Citing examples such as the advisor's relentless assertions of broad presidential authority, she added: “They directly attack the courts by repeating repeatedly that it is not a co-equal branch in the separation of powers.

“They persist in reframe the debate by repeating their claim that the president has greater authority than this judicial branch, which is not how checks and balances work.”

Leonard said: “Justices' only protection is public trust in the legitimacy of their ability to make those decisions. Individual threats on top of eroding institutional legitimacy may make judges hesitate about judgments that go against the current administration, which is, of course, massively problematic for judicial review and for the political system.”

Coercion Methods

Scheppele, professor of social science and international affairs at the Ivy League school, has written about the use of “autocratic legalism” by the likes of the Hungarian and the Russian, and has spoken out about escalating dangers to judges in the US.

She highlighted a series of termed “harassment deliveries” this year, in which judges have received unsolicited food orders with the recipient listed as Daniel Anderl, the son of Judge Esther Salas, who was killed at the judge’s home in several years ago by a assailant targeting Salas.

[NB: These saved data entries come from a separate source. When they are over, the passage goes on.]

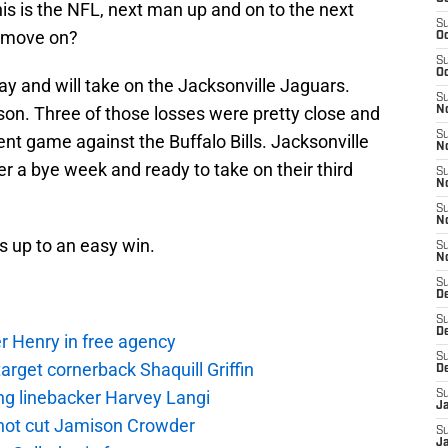
his is the NFL, next man up and on to the next
S
y move on?
Oc
S
Oc
y and will take on the Jacksonville Jaguars.
S
son. Three of those losses were pretty close and
No
S
ent game against the Buffalo Bills. Jacksonville
N
er a bye week and ready to take on their third
S
N
S
N
s up to an easy win.
S
N
S
De
S
D
r Henry in free agency
S
rget cornerback Shaquill Griffin
D
ng linebacker Harvey Langi
S
J
not cut Jamison Crowder
S
J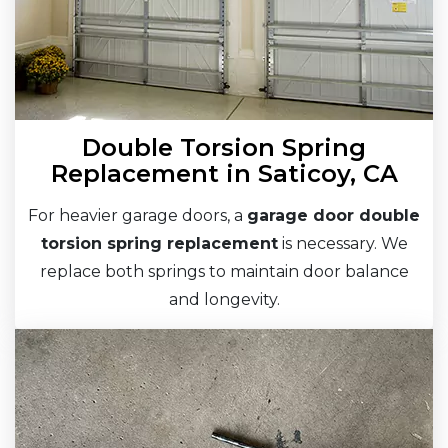
Double Torsion Spring
Replacement in Saticoy, CA
For heavier garage doors, a
garage door double
torsion spring replacement
is necessary. We
replace both springs to maintain door balance
and longevity.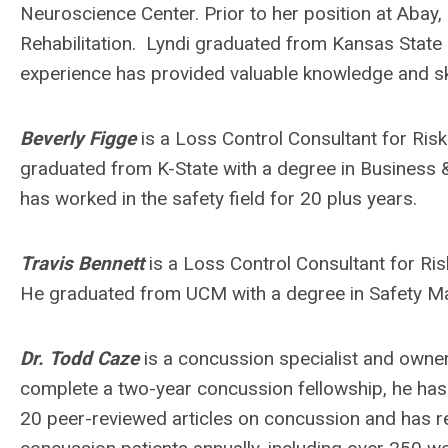
Neuroscience Center. Prior to her position at Abay
Rehabilitation. Lyndi graduated from Kansas State Un
experience has provided valuable knowledge and ski
Beverly Figge
is a Loss Control Consultant for Risk
graduated from K-State with a degree in Business 
has worked in the safety field for 20 plus years.
Travis Bennett
is a Loss Control Consultant for Ri
He graduated from UCM with a degree in Safety 
Dr. Todd Caze
is a concussion specialist and owne
complete a two-year concussion fellowship, he has e
20 peer-reviewed articles on concussion and has r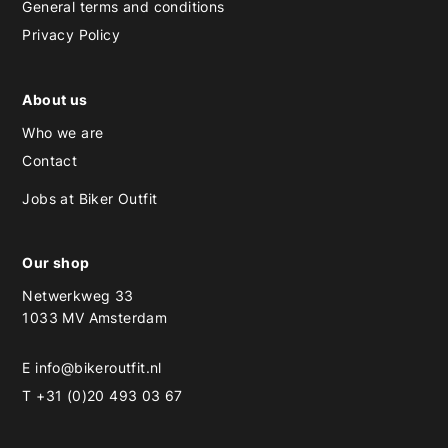
General terms and conditions
Privacy Policy
About us
Who we are
Contact
Jobs at Biker Outfit
Our shop
Netwerkweg 33
1033 MV Amsterdam
E
info@bikeroutfit.nl
T +31 (0)20 493 03 67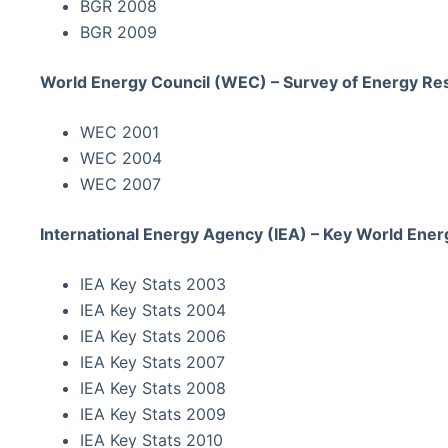
BGR 2008
BGR 2009
World Energy Council (WEC) – Survey of Energy Re
WEC 2001
WEC 2004
WEC 2007
International Energy Agency (IEA) – Key World Energ
IEA Key Stats 2003
IEA Key Stats 2004
IEA Key Stats 2006
IEA Key Stats 2007
IEA Key Stats 2008
IEA Key Stats 2009
IEA Key Stats 2010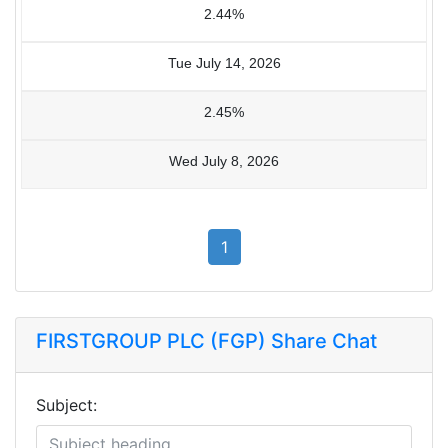
2.44%
Tue July 14, 2026
2.45%
Wed July 8, 2026
1
FIRSTGROUP PLC (FGP) Share Chat
Subject: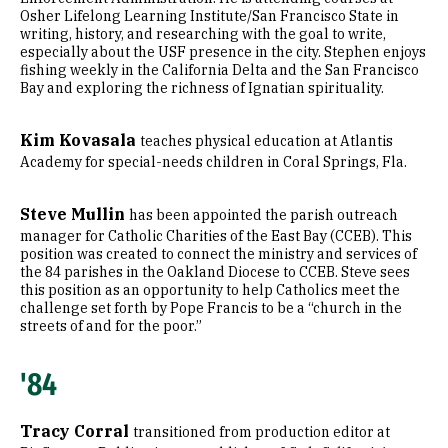
Osher Lifelong Learning Institute/San Francisco State in
writing, history, and researching with the goal to write,
especially about the USF presence in the city. Stephen enjoys
fishing weekly in the California Delta and the San Francisco
Bay and exploring the richness of Ignatian spirituality.
Kim Kovasala
teaches physical education at Atlantis
Academy for special-needs children in Coral Springs, Fla.
Steve Mullin
has been appointed the parish outreach
manager for Catholic Charities of the East Bay (CCEB). This
position was created to connect the ministry and services of
the 84 parishes in the Oakland Diocese to CCEB. Steve sees
this position as an opportunity to help Catholics meet the
challenge set forth by Pope Francis to be a “church in the
streets of and for the poor.”
'84
Tracy Corral
transitioned from production editor at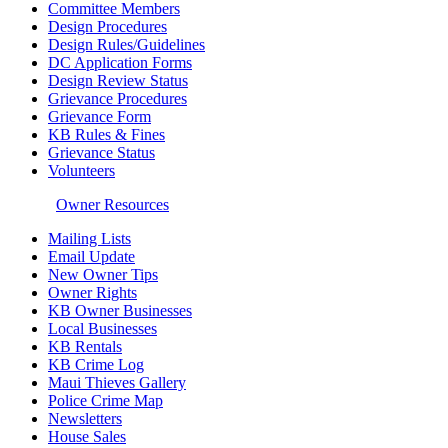
Committee Members
Design Procedures
Design Rules/Guidelines
DC Application Forms
Design Review Status
Grievance Procedures
Grievance Form
KB Rules & Fines
Grievance Status
Volunteers
Owner Resources
Mailing Lists
Email Update
New Owner Tips
Owner Rights
KB Owner Businesses
Local Businesses
KB Rentals
KB Crime Log
Maui Thieves Gallery
Police Crime Map
Newsletters
House Sales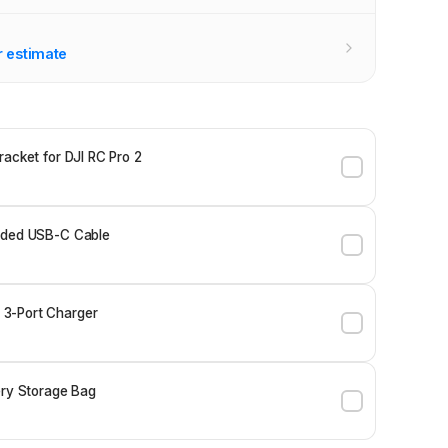
r estimate
racket for DJI RC Pro 2
ided USB-C Cable
3-Port Charger
ery Storage Bag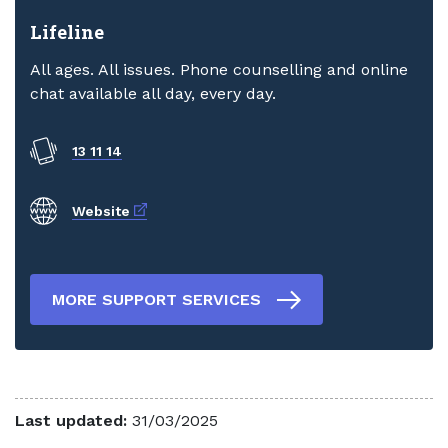
Lifeline
All ages. All issues. Phone counselling and online
chat available all day, every day.
13 11 14
External link
Website
MORE SUPPORT SERVICES
Last updated:
31/03/2025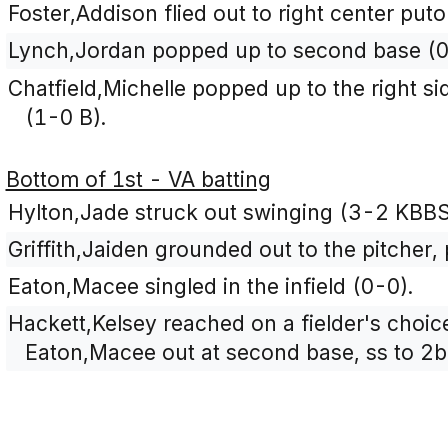
Foster,Addison flied out to right center pu
Lynch,Jordan popped up to second base (0
Chatfield,Michelle popped up to the right si
(1-0 B).
Bottom of 1st - VA batting
Hylton,Jade struck out swinging (3-2 KBB
Griffith,Jaiden grounded out to the pitcher,
Eaton,Macee singled in the infield (0-0).
Hackett,Kelsey reached on a fielder's choice
Eaton,Macee out at second base, ss to 2b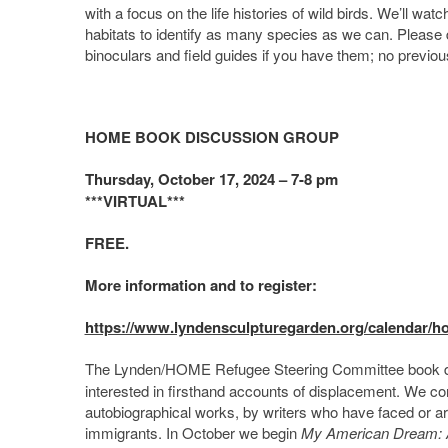
with a focus on the life histories of wild birds. We’ll wa
habitats to identify as many species as we can. Please d
binoculars and field guides if you have them; no previous
HOME BOOK DISCUSSION GROUP
Thursday, October 17, 2024 – 7-8 pm
***VIRTUAL***
FREE.
More information and to register:
https://www.lyndensculpturegarden.org/calendar/
The Lynden/HOME Refugee Steering Committee book d
interested in firsthand accounts of displacement. We con
autobiographical works, by writers who have faced or a
immigrants. In October we begin
My American Dream: A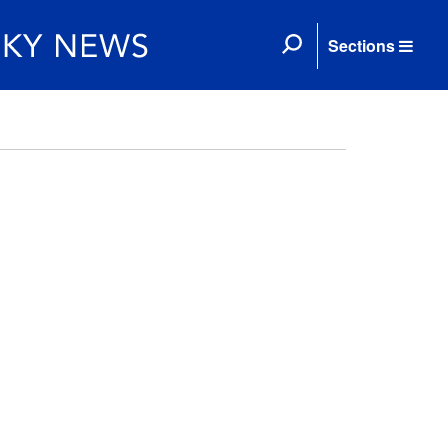
Sections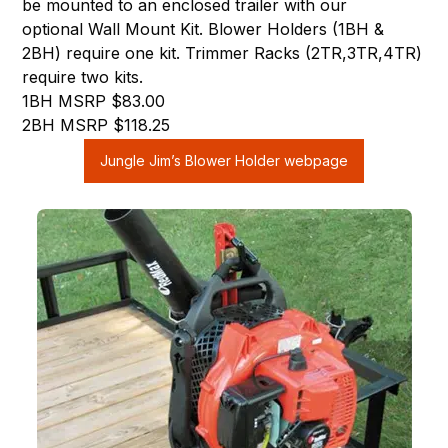
be mounted to an enclosed trailer with our
optional Wall Mount Kit. Blower Holders (1BH &
2BH) require one kit. Trimmer Racks (2TR,3TR,4TR)
require two kits.
1BH MSRP $83.00
2BH MSRP $118.25
Jungle Jim’s Blower Holder webpage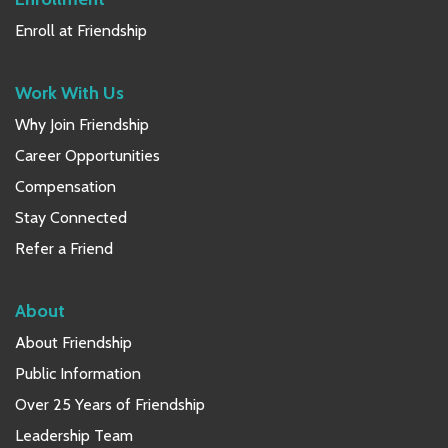
Enroll at Friendship
Work With Us
Why Join Friendship
Career Opportunities
Compensation
Stay Connected
Refer a Friend
About
About Friendship
Public Information
Over 25 Years of Friendship
Leadership Team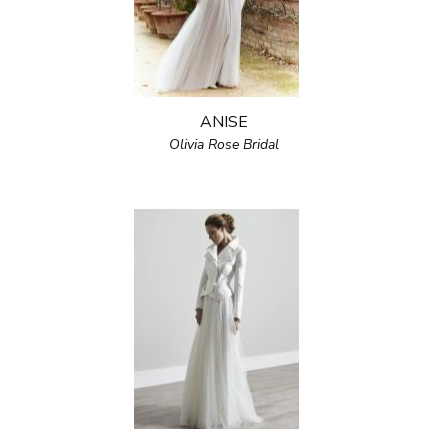
ANISE
Olivia Rose Bridal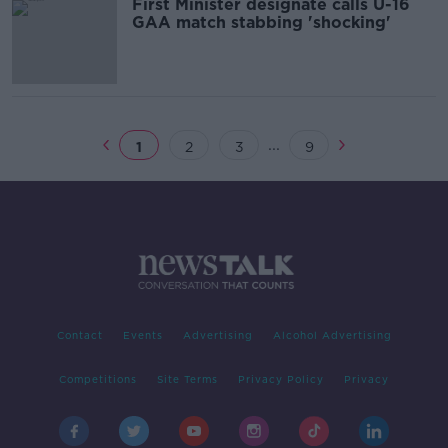
First Minister designate calls U-16
GAA match stabbing 'shocking'
...
1
2
3
9
Contact
Events
Advertising
Alcohol Advertising
Competitions
Site Terms
Privacy Policy
Privacy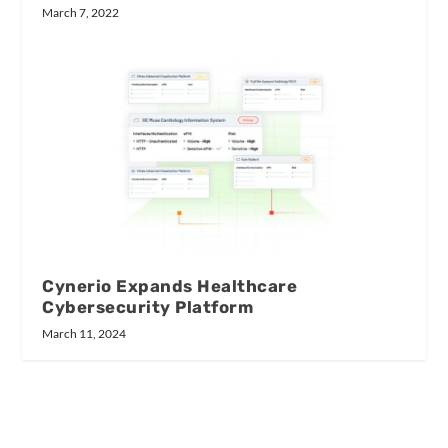
March 7, 2022
Cynerio Expands Healthcare
Cybersecurity Platform
March 11, 2024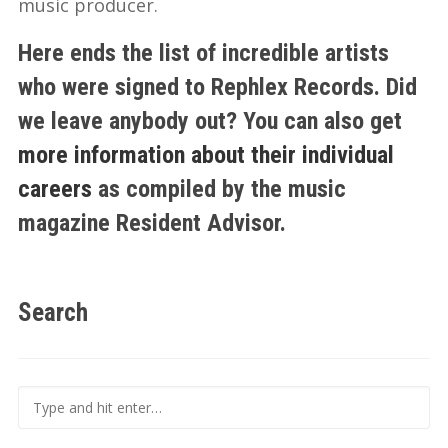
music producer.
Here ends the list of incredible artists
who were signed to Rephlex Records. Did
we leave anybody out? You can also get
more information about their individual
careers
as compiled by the music
magazine Resident Advisor.
Search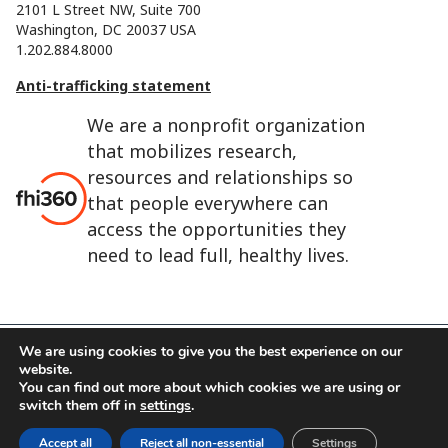
2101 L Street NW, Suite 700
Washington, DC 20037 USA
1.202.884.8000
Anti-trafficking statement
We are a nonprofit organization
that mobilizes research,
resources and relationships so
that people everywhere can
access the opportunities they
need to lead full, healthy lives.
We are using cookies to give you the best experience on our
website.
FHI 360 is the registered trade name of Family Health
You can find out more about which cookies we are using or
International.
switch them off in
settings
.
FHI foundation
Terms of use
Cookie notice
Accept all
Reject all non-essential
Settings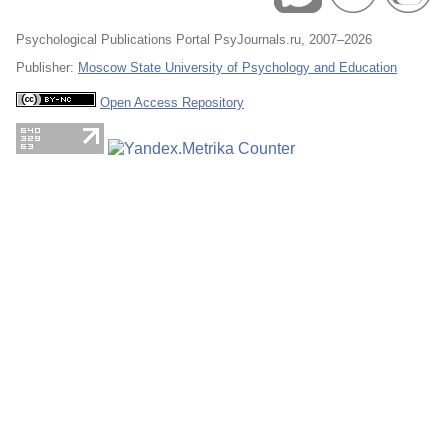
Psychological Publications Portal PsyJournals.ru, 2007–2026
Publisher:
Moscow State University of Psychology and Education
Open Access Repository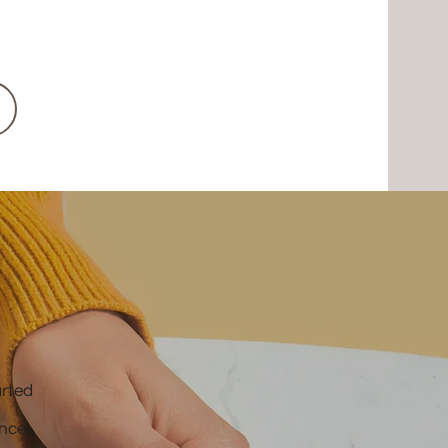
arted
ence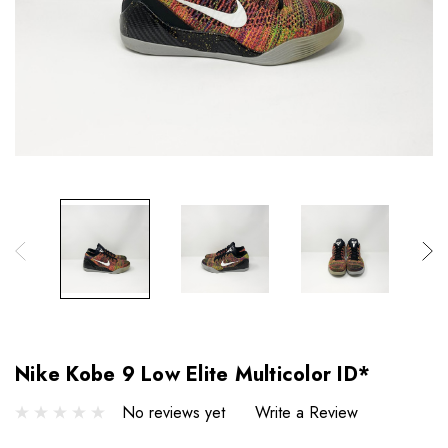
Nike Kobe 9 Low Elite Multicolor ID*
No reviews yet
Write a Review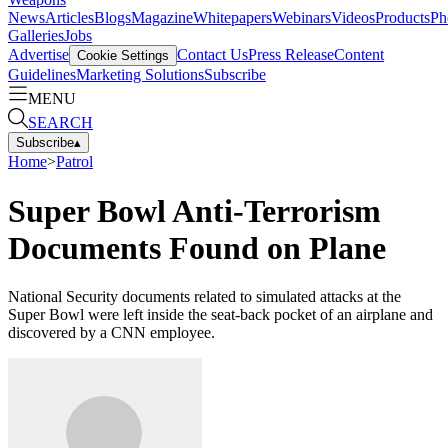
News
Articles
Blogs
Magazine
Whitepapers
Webinars
Videos
Products
Ph
Galleries
Jobs
Advertise
Contact Us
Press Release
Content
Cookie Settings
Guidelines
Marketing Solutions
Subscribe
MENU
SEARCH
Subscribe
▴
Home
>
Patrol
Super Bowl Anti-Terrorism
Documents Found on Plane
National Security documents related to simulated attacks at the
Super Bowl were left inside the seat-back pocket of an airplane and
discovered by a CNN employee.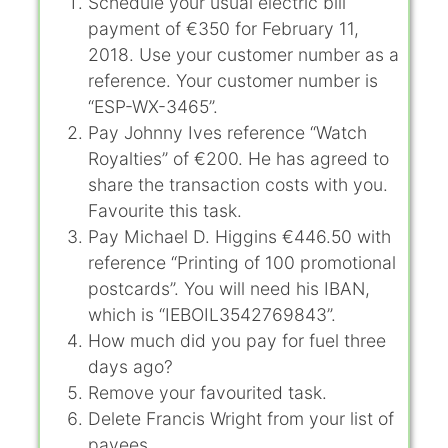
Schedule your usual electric bill
payment of €350 for February 11,
2018. Use your customer number as a
reference. Your customer number is
“ESP-WX-3465”.
Pay Johnny Ives reference “Watch
Royalties” of €200. He has agreed to
share the transaction costs with you.
Favourite this task.
Pay Michael D. Higgins €446.50 with
reference “Printing of 100 promotional
postcards”. You will need his IBAN,
which is “IEBOIL3542769843”.
How much did you pay for fuel three
days ago?
Remove your favourited task.
Delete Francis Wright from your list of
payees.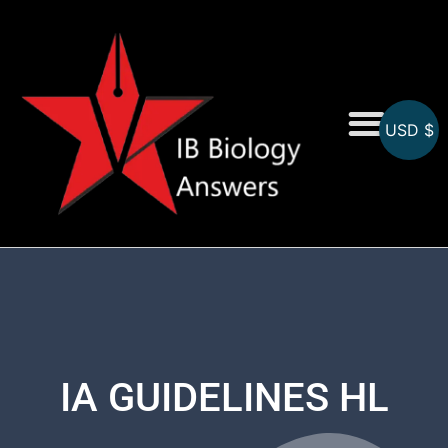
USD $
On-Screen MCQs
Topicwise MCQs
IA GUIDELINES HL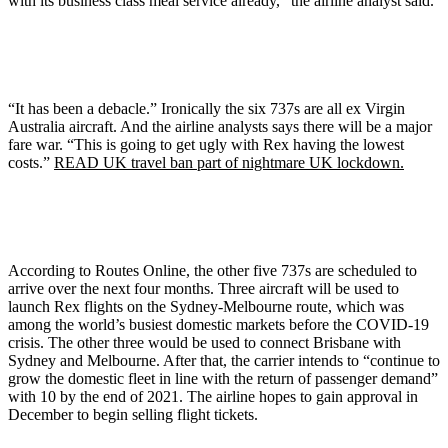
with its business class meal service already,” the airline analyst said.
“It has been a debacle.” Ironically the six 737s are all ex Virgin
Australia aircraft. And the airline analysts says there will be a major
fare war. “This is going to get ugly with Rex having the lowest
costs.”
READ UK travel ban part of nightmare UK lockdown.
According to Routes Online, the other five 737s are scheduled to
arrive over the next four months. Three aircraft will be used to
launch Rex flights on the Sydney-Melbourne route, which was
among the world’s busiest domestic markets before the COVID-19
crisis. The other three would be used to connect Brisbane with
Sydney and Melbourne. After that, the carrier intends to “continue to
grow the domestic fleet in line with the return of passenger demand”
with 10 by the end of 2021. The airline hopes to gain approval in
December to begin selling flight tickets.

“Everyone knows what it means. ‘Your address is known. We’re coming for you,’” Scheppele said.

“US justices are protected by the Secret Service and the Marshals Service. And these are dedicated law enforcement that are placed structurally inside the Department of Justice. And Pam Bondi has been leading the attacks on justices.”

Administration Aims

Regarding the administration’s aims, the expert said that “impeaching a federal judge is almost certainly not going to happen because it’s very difficult to do. {Right now|Currently

Michael Williams
Michael Williams

A seasoned gaming analyst with over a decade of experience in reviewing online casinos and slot games, passionate about helping players make informed choices.